- **Your instructions**
Return every line of the listing below so that it matches the original exactly.

- **Input data**
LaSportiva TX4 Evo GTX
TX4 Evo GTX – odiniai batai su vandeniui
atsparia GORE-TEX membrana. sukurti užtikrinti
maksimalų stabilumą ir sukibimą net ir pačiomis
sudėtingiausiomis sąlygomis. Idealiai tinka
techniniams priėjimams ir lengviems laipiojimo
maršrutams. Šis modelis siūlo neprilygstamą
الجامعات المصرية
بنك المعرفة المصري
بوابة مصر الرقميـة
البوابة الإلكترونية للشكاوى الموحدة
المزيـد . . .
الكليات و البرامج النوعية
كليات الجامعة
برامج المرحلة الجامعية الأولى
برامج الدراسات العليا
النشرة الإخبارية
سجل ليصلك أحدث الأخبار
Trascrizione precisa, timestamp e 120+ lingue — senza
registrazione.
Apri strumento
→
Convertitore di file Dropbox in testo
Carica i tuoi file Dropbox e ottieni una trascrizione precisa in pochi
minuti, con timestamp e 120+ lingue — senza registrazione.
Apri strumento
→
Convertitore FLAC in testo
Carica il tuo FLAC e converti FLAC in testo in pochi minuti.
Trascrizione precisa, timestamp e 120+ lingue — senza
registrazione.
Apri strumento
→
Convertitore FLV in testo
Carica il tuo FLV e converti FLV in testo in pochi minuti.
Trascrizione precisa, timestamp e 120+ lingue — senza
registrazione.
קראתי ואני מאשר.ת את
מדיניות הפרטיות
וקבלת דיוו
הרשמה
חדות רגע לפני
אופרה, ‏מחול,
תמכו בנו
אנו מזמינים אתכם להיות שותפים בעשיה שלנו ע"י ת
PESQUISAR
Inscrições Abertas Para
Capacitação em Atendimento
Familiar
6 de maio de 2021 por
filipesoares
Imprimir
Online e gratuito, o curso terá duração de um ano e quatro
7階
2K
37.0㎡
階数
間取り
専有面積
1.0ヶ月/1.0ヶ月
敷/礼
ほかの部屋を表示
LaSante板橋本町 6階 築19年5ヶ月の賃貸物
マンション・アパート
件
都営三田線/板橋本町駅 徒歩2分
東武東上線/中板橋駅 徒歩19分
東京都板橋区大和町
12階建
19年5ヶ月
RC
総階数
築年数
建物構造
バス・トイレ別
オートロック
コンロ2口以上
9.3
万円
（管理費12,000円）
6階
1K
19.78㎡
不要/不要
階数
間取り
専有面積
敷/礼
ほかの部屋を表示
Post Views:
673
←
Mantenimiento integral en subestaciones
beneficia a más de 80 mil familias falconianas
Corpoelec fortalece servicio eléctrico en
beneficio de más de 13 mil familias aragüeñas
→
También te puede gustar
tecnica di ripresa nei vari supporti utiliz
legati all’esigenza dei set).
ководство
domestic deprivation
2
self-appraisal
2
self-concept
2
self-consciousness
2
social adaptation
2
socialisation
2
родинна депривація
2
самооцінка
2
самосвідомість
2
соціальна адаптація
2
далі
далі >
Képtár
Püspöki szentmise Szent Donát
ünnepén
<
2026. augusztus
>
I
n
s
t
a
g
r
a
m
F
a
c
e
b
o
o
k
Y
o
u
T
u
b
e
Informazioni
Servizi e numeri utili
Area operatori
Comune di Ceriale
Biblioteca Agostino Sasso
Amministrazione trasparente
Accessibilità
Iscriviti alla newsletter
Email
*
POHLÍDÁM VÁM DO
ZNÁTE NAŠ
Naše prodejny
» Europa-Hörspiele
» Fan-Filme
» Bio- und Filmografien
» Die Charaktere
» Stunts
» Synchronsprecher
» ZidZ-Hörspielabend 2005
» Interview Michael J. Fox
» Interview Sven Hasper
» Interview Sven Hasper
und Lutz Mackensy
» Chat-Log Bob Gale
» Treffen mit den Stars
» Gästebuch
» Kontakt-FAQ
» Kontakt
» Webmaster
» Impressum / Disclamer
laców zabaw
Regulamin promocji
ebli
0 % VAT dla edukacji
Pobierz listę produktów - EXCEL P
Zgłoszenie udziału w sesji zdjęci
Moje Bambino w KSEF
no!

- **Exercise output**
LaSportiva TX4 Evo GTX
TX4 Evo GTX – odiniai batai su vandeniui
atsparia GORE-TEX membrana. sukurti užtikrinti
maksimalų stabilumą ir sukibimą net ir pačiomis
sudėtingiausiomis sąlygomis. Idealiai tinka
techniniams priėjimams ir lengviems laipiojimo
maršrutams. Šis modelis siūlo neprilygstamą
الجامعات المصرية
بنك المعرفة المصري
بوابة مصر الرقميـة
البوابة الإلكترونية للشكاوى الموحدة
المزيـد . . .
الكليات و البرامج النوعية
كليات الجامعة
برامج المرحلة الجامعية الأولى
برامج الدراسات العليا
النشرة الإخبارية
سجل ليصلك أحدث الأخبار
Trascrizione precisa, timestamp e 120+ lingue — senza
registrazione.
Apri strumento
→
Convertitore di file Dropbox in testo
Carica i tuoi file Dropbox e ottieni una trascrizione precisa in pochi
minuti, con timestamp e 120+ lingue — senza registrazione.
Apri strumento
→
Convertitore FLAC in testo
Carica il tuo FLAC e converti FLAC in testo in pochi minuti.
Trascrizione precisa, timestamp e 120+ lingue — senza
registrazione.
Apri strumento
→
Convertitore FLV in testo
Carica il tuo FLV e converti FLV in testo in pochi minuti.
Trascrizione precisa, timestamp e 120+ lingue — senza
registrazione.
קראתי ואני מאשר.ת את
מדיניות הפרטיות
וקבלת דיוו
הרשמה
חדות רגע לפני
אופרה, ‏מחול,
תמכו בנו
אנו מזמינים אתכם להיות שותפים בעשיה שלנו ע"י ת
PESQUISAR
Inscrições Abertas Para
Capacitação em Atendimento
Familiar
6 de maio de 2021 por
filipesoares
Imprimir
Online e gratuito, o curso terá duração de um ano e quatro
7階
2K
37.0㎡
階数
間取り
専有面積
1.0ヶ月/1.0ヶ月
敷/礼
ほかの部屋を表示
LaSante板橋本町 6階 築19年5ヶ月の賃貸物
マンション・アパート
件
都営三田線/板橋本町駅 徒歩2分
東武東上線/中板橋駅 徒歩19分
東京都板橋区大和町
12階建
19年5ヶ月
RC
総階数
築年数
建物構造
バス・トイレ別
オートロック
コンロ2口以上
9.3
万円
（管理費12,000円）
6階
1K
19.78㎡
不要/不要
階数
間取り
専有面積
敷/礼
ほかの部屋を表示
Post Views:
673
←
Mantenimiento integral en subestaciones
beneficia a más de 80 mil familias falconianas
Corpoelec fortalece servicio eléctrico en
beneficio de más de 13 mil familias aragüeñas
→
También te puede gustar
tecnica di ripresa nei vari supporti utiliz
legati all’esigenza dei set).
ководство
domestic deprivation
2
self-appraisal
2
self-concept
2
self-consciousness
2
social adaptation
2
socialisation
2
родинна депривація
2
самооцінка
2
самосвідомість
2
соціальна адаптація
2
далі
далі >
Képtár
Püspöki szentmise Szent Donát
ünnepén
<
2026. augusztus
>
I
n
s
t
a
g
r
a
m
F
a
c
e
b
o
o
k
Y
o
u
T
u
b
e
Informazioni
Servizi e numeri utili
Area operatori
Comune di Ceriale
Biblioteca Agostino Sasso
Amministrazione trasparente
Accessibilità
Iscriviti alla newsletter
Email
*
POHLÍDÁM VÁM DO
ZNÁTE NAŠ
Naše prodejny
» Europa-Hörspiele
» Fan-Filme
» Bio- und Filmografien
» Die Charaktere
» Stunts
» Synchronsprecher
» ZidZ-Hörspielabend 2005
» Interview Michael J. Fox
» Interview Sven Hasper
» Interview Sven Hasper
und Lutz Mackensy
» Chat-Log Bob Gale
» Treffen mit den Stars
» Gästebuch
» Kontakt-FAQ
» Kontakt
» Webmaster
» Impressum / Disclamer
laców zabaw
Regulamin promocji
ebli
0 % VAT dla edukacji
Pobierz listę produktów - EXCEL P
Zgłoszenie udziału w sesji zdjęci
Moje Bambino w KSEF
no!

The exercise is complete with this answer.